Posterior tympanotomyBoundaries - Superior - Inferior - Lateral - Medial - Fossa Incudis - Chorda-Facial Angle - Tympanic Annulus - Facial Canal

Structures visualized Chorda Tympani Incudo-Stapedial joint and Stapes Pyramid with Stapedius Muscle Horizontal Segment of the Facial Nerve/Canal. Processus Cochleariformis Eustachian Tube opening Round window Facial Recess Sinus Tympani Round window Posterior Hypotympanic cells Promontory with jacobson's Nerve Medial surface of the Handle of Malleus and Umbo.

Extended facial recess The facial recess in extended inferiorly. Care is taken not to damage the tympanic annulus, as it is closer in this area because of angulation of the tympanic membrane. Inferior mesotympanum better visualized. is

Care is taken, as the jugular bulb may be dehiscent and high.

Skeletonization of semicircular canals The dome of the lateral semicircular canal is visualized when the mastoid antrum is opened in the early part of the dissection. The posterior semicircular canal lies posterior and perpendicular to the lateral canal. The ampullary end of the posterior canal is just 1 to 2 mm from the vertical segment of the facial canal. Care is taken to prevent damage to the facial nerve while removing the perilabyrinthine air cells in this area. The ampullary end of the superior semicircular canal is identified medial to the body of incus, where it is adjacent to the ampulla of lateral semicircular canal. Non-ampullary ends of the superior and posterior canals join to from the crus commune, which is identified by drilling the air cells/bone between the canals and sino-dural angle (Trautman's triangle)

Facial nerve decompression At this stage the facial canal is visualized again in the vertical segment (in the mastoid) and horizontal segment (through the posterior tympanotomy). The vertical segment of facial nerve is decompressed with the biggest possible diamond burr. Direction of the drill should be parallel to the nerve with profuse irrigation. The facial canal bone is thinned till the blood vessels of the nerve can be visualized through it. The bone over the anterior aspect of the second genu is thinned keeping the direction of the burr parallel to the nerve. This prevents damage to the lateral semicircular canal. Care is taken not to touch the ossicles while drilling. Using a small diamond burr the lateral and inferior bone of the horizontal segment of the facial canal is thinned. The dissection is continued anteriorly towards the Geniculate ganglion (First Genu), which lies above and anterior (1-2mm) to the processus cochleariformis. With the help of blunt dissector, the thin bone over the dissected length of the facial nerve is removed.

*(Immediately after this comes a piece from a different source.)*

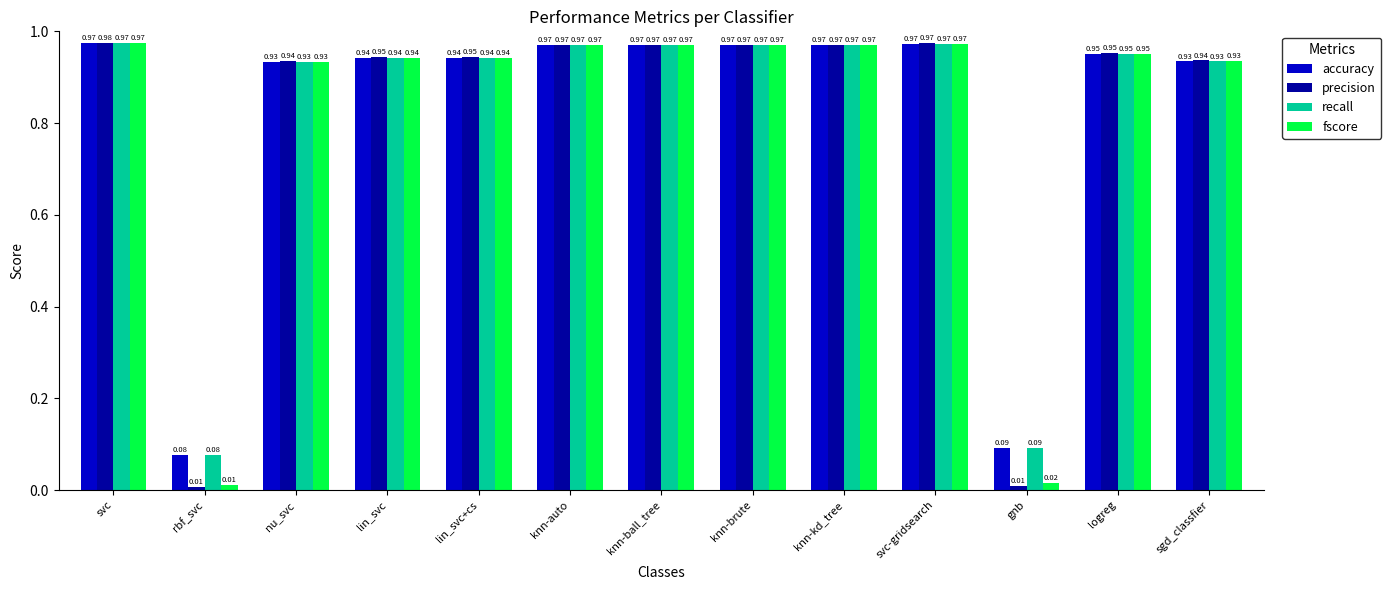

What is the sum of the accuracy values at knn-auto and knn-kd_tree?

1.9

Canal wall down mastoidectomy With the help of a rongeur or drill the posterior canal wall is removed. The anterior buttress is removed to make the anterior attic and anterior canal wall continuous and smooth. Inferiorly the floor of the external canal is flushed along with the cavity. If necessary the mastoid tip is excised. End points Well saucerized cavity (bevelled edges) Round in appearance The posterior canal wall is lowered to the level of the facial canal. The floor of the external canal and the mastoid cavity should be at the same level. No obvious air cells left in the mastoid cavity.